Recent Articles: this article appeared in the March 2007 edition of Your Health Magazine (Montgomery County edition)

Balancing With Yoga by Joanne Rocky Delaplaine

The benefits of a regular yoga practice can be summed up in one word: balance. If you have tight shoulder muscles or tight hamstrings, the muscles on the backs of the thighs, you will learn how to stretch and lengthen them. If you have weak arms or weak abdominal muscles, you wil l learn how to strengthen them. If you are tired, there are yoga poses, (in the ancient Indian language of Sanskrit known as asanas), that will energize you. If your mind is racing, there are yoga poses that will calm you.

Many people are drawn to the practice initially because they perceive some imbalance in their life. Common complaints heard in beginner-level classes include lack of sleep, too much stress, chronic back pain, high blood pressure, arthritis, pain in the joints, sinus problems, and to quote a student in my Gentle Yoga class, “The general stiffness that comes with getting older.”

Classes at Unity Woods Yoga Center are taught in the Iyengar method of Hatha Yoga. From the very first class there is great attention to seemingly simple principles of balance and physical alignment. For example, the first standing pose I teach is called Mountain Pose. I ask students to observe whether they are balanced evenly on both feet, whether they are balanced evenly on the balls and heels of the foot, whether they are balanced evenly on the inner and outer foot. The base of the pose has to be balanced before the rest of the body can balance. From the base we bring awareness to the ankles, the shins, the kneecaps and up through to the crown of the head.

If this sounds trivial and tedious, I can can only say what yogapractitioners said to me before I began studying Yoga, “You must experience it for yourself.” Something powerful happens in that effort to balance on your two feet: the mind focuses, the endless laundry list of things to do recedes. Concentration on the here and now comes to the forefront of awareness. The breath steadies, and the mind quiets down. You begin to forget about the cares and woes that so burdened you before class started. Physical poise brings mental poise.

In the effort to balance the feet, yoga students pay great attention to the skeletal structure of the body, and thus learn to align bone by bone with the force of gravity and the laws of nature. Like the mighty Atlas of Greek mythology, we learn how to let go of unecessary burdens (“Oh, those hunching shoulders, I can drop them, hooray!”) and direct our attention to what reallly matters, the journey towards balance.

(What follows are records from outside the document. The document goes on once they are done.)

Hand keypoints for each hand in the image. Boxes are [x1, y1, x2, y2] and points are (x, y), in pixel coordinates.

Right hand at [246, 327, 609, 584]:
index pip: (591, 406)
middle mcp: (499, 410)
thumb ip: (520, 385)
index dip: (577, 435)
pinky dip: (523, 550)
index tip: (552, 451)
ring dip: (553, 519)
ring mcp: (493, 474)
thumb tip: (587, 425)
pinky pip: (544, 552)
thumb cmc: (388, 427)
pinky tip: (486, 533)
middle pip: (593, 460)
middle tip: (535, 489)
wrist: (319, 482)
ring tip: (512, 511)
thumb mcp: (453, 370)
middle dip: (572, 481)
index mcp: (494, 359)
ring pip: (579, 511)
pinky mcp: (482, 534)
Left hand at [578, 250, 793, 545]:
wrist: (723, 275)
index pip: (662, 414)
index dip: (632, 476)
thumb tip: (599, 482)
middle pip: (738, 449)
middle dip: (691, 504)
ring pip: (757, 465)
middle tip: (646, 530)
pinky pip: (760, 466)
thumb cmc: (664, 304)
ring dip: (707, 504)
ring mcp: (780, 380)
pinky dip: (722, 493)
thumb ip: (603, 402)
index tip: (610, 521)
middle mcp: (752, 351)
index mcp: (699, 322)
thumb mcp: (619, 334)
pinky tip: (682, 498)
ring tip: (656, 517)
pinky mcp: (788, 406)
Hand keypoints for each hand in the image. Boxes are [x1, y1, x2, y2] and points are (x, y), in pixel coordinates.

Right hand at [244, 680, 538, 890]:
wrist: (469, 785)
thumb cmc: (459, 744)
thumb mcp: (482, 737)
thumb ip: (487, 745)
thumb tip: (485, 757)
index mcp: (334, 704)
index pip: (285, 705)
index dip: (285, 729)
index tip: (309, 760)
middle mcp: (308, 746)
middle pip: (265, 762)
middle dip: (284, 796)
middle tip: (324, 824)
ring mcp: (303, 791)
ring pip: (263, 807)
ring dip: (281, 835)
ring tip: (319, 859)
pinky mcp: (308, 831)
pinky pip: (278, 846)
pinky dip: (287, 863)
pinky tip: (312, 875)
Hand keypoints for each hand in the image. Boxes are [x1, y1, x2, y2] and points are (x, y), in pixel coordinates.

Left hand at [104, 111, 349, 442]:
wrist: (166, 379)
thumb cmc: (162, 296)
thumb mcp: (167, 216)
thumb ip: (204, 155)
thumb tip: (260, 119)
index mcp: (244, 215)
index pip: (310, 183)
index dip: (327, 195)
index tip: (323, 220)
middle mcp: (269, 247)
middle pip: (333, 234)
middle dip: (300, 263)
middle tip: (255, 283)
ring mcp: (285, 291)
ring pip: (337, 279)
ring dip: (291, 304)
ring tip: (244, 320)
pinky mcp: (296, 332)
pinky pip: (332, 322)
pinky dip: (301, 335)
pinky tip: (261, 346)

As body and mind, self and other, family and community, planet and universe are all inter-connected (yoga means union, after all, ) our individual journey towards balance extends both inward to our tissues and cells and outward to the farthest reaches of the cosmos. As the ankle bone is connected to the shin bone, so the individual is connected to the planet. At this time of crisis in the health of our planet, we need every tool available to help us see our inter-connectedness, and to address the personal, political and planetery imbalances that are so prevalant. Yoga is an ancient practice that has been passed down from teacher to student through thousands of years and countless of generations. It is a system that refines our awareness of the imbalances within us and around us, and shows us how to even the scales so that our lives, the lives of others, and the world at large can move together towards greater harmony and balance.
Joanne Rocky Delaplaine has been teaching yoga in the D.C. area since 1989, and at Unity Woods Yoga Center since 1991.